Q1-part1: Can information gleaned from the web be used for the BaseLR condition?
A: Yes, definitely. Leveraged knowledge does not factor into the BaseLR/OtherLR distinction.
Q1-part2: Can an online rule-based morphological analyzer be used for BaseLR?
A: No. Any other tools including your own trained on other resources, pushes you over to OtherLR because you're using a non-BaseLR resource to train a component. If, however, you build a component for another language, throw away the model and build a new model using the BaseLR, the component could be used as a BaseLR component. In the particular case of a rule-based system, the rules are the model so its use would make the system OtherLR.
Q: Will we ever get transcripts for untranscribed training?
A: No. There are no transcripts for those files.
Q: How many keywords can we expect?
A: about 4K KWs, maybe more.
Q: Will dev keywords be provided?
A: No Kws will be provided for dev this year. It is important to develop strategies for tuning KWS so it is important for people to develop their own KWs. Two teams agreed to provide a set of keywords for the community to share. They will be released in an IndudDB and put on the scoring server.
Q: The OpenKWS Workshop is in July. Is it possible to videoconference in?
A: It may be hard to do at a hotel but we will check. We will send out slides for certain.
Q: What are the differences from surprise last year?
80 hrs of training audio with 60 hrs transcribed (the vietnamese training was all transcribed).
Note: There is a 10 hr transcribed subset of training for sub train. (Babel folks are using this condition for Program goals)-
10 hrs of dev,
75 hrs for eval.
- There is only 3 wks between the Build Pack release and the Eval Pack unlock dates
Q: What can you say about OOV rate?
A: There will be OOV keywords.
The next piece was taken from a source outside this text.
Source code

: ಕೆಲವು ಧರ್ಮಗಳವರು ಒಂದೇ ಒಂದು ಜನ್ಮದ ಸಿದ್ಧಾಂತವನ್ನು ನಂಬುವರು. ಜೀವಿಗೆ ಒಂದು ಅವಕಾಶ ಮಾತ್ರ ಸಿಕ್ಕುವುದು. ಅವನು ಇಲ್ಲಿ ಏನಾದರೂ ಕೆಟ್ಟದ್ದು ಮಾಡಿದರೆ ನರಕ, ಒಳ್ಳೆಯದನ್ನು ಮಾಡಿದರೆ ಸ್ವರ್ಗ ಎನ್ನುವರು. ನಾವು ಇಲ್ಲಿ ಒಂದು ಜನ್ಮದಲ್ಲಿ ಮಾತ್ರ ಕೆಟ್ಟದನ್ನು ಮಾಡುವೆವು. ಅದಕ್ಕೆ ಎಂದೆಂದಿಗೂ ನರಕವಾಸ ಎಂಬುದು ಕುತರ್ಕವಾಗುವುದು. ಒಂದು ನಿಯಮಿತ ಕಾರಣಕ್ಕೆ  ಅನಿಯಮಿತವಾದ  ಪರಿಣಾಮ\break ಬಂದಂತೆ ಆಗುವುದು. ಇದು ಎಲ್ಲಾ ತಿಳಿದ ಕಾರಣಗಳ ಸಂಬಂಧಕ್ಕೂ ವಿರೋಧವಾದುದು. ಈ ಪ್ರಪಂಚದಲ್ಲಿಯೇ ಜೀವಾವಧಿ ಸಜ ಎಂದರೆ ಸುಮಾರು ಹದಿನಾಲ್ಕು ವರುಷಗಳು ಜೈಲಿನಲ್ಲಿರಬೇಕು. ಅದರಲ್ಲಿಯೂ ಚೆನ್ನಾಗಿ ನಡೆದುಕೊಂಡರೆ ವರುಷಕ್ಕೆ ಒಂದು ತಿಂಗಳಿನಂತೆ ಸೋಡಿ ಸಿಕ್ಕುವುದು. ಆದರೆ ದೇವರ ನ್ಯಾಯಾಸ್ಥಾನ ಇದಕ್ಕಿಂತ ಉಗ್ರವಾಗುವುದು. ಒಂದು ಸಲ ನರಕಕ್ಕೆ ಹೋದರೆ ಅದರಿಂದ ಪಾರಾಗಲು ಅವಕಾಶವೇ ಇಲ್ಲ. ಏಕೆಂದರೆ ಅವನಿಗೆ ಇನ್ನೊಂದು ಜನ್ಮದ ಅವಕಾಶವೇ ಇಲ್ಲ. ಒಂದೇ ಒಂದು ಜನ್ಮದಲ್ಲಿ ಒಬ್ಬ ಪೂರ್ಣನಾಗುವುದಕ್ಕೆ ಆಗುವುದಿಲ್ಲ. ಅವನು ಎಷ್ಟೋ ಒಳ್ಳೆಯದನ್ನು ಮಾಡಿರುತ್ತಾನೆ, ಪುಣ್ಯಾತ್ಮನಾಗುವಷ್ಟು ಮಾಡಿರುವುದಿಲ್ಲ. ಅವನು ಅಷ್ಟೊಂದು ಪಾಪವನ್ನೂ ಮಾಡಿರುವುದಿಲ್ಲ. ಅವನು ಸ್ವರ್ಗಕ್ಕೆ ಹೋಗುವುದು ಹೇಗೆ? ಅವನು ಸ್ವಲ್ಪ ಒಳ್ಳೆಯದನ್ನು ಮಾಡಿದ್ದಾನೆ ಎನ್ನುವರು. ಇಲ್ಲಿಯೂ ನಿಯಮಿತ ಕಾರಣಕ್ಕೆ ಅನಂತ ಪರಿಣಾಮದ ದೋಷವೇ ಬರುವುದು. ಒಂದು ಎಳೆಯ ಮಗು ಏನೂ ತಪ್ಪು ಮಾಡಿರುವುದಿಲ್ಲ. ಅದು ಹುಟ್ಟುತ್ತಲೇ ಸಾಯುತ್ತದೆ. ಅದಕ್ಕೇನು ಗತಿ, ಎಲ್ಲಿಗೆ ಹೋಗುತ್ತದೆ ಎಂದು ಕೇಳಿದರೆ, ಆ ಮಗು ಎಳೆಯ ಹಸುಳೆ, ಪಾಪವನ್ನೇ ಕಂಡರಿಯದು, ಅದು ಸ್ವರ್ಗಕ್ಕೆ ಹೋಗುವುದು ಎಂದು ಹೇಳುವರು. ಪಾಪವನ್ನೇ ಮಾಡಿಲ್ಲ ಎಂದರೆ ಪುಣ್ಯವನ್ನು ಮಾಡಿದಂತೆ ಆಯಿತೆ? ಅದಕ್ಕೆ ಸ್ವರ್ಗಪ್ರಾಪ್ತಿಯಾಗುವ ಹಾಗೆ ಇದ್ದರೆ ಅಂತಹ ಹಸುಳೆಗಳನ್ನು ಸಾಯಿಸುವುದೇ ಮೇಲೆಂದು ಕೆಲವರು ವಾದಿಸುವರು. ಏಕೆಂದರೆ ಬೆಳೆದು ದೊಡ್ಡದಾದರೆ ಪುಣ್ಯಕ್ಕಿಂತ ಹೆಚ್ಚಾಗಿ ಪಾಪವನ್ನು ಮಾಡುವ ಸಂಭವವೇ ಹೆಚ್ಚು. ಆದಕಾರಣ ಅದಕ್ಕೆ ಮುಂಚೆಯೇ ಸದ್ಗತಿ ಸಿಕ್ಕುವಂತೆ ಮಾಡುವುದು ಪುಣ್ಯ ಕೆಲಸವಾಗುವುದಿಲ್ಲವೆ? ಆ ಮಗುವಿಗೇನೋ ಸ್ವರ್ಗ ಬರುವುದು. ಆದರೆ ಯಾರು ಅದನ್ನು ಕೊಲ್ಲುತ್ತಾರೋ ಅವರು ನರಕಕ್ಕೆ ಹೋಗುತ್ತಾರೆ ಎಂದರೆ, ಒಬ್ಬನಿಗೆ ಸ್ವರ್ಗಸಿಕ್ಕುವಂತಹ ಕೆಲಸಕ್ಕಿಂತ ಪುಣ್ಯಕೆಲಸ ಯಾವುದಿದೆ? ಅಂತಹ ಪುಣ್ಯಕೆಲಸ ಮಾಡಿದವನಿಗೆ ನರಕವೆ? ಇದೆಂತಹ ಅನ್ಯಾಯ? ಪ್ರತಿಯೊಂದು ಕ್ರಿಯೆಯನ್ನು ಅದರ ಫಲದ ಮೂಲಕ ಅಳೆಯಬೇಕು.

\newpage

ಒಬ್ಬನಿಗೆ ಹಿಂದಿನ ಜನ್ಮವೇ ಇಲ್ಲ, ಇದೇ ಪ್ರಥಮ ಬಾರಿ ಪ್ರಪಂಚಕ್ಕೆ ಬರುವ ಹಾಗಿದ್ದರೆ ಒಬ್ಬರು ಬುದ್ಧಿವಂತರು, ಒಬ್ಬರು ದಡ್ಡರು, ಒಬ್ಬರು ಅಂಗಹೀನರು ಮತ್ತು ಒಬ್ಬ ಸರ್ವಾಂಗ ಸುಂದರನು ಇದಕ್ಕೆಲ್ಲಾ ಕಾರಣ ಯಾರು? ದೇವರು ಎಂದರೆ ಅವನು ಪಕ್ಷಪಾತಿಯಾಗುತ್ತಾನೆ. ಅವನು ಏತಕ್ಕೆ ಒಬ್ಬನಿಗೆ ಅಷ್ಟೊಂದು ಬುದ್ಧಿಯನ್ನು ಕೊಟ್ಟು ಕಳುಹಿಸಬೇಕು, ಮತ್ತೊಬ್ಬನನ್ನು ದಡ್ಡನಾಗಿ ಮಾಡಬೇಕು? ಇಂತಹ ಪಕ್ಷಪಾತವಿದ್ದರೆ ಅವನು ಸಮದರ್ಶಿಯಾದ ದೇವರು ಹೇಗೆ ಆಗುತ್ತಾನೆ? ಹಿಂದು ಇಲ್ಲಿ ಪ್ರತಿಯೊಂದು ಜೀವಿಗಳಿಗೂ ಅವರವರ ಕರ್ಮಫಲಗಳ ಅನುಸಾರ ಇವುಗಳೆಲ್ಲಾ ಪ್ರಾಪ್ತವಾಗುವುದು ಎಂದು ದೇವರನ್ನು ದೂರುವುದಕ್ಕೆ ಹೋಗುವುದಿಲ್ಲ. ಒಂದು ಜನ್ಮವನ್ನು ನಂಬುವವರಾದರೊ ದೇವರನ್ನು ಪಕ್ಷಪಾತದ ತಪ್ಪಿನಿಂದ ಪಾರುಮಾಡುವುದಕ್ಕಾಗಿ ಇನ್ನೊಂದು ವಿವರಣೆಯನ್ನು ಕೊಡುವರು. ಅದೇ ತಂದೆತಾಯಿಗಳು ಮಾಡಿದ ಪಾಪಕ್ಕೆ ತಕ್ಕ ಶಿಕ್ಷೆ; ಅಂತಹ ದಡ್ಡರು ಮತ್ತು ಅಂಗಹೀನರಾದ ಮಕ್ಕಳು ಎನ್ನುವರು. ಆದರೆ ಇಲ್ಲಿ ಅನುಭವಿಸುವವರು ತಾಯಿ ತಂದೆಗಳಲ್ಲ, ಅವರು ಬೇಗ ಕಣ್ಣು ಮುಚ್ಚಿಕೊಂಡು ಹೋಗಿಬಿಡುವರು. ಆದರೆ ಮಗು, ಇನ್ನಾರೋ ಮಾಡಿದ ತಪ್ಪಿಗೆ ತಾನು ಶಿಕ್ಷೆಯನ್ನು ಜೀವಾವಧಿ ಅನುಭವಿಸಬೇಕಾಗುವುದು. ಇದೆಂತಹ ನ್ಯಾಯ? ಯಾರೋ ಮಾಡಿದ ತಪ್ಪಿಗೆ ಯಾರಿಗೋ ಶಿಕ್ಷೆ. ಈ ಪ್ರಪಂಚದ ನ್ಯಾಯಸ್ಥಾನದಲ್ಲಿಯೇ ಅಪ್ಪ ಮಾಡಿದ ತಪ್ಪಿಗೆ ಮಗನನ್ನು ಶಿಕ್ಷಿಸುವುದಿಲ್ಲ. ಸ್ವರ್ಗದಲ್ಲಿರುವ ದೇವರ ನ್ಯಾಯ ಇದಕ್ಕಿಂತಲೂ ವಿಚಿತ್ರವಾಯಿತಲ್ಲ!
The rate is language dependent and we'll tell you the fraction.
Q: What will be released on April 2? Specifically, when will an IndusDB be released and what will it contain?
On April 2: The Build Pack: (LSP, training and development test audio with transcripts and lexicon)
On April 2: An initial IndusDB with the conversational development test reference transcripts
After NIST receives the contributed keyword lists, a second IndusDB with the 2 keyword list.
Q: Is the LimitedLP condition only for Babel performers?
A: No, all can participate in the LimitedLP condition. We wanted all to know it's being focused on in Babel.
Q: Are we able to define new data conditions?
A: Yes and encouraged to. See Appendix I: "Experimental Conditions for KWS Evaluations" of the evaluation plan for how to specify the new data condition. Please send NIST the definition of the data condition and they will post it on the OpenKWS web site so that others are aware of it and potentially able to run the same condition.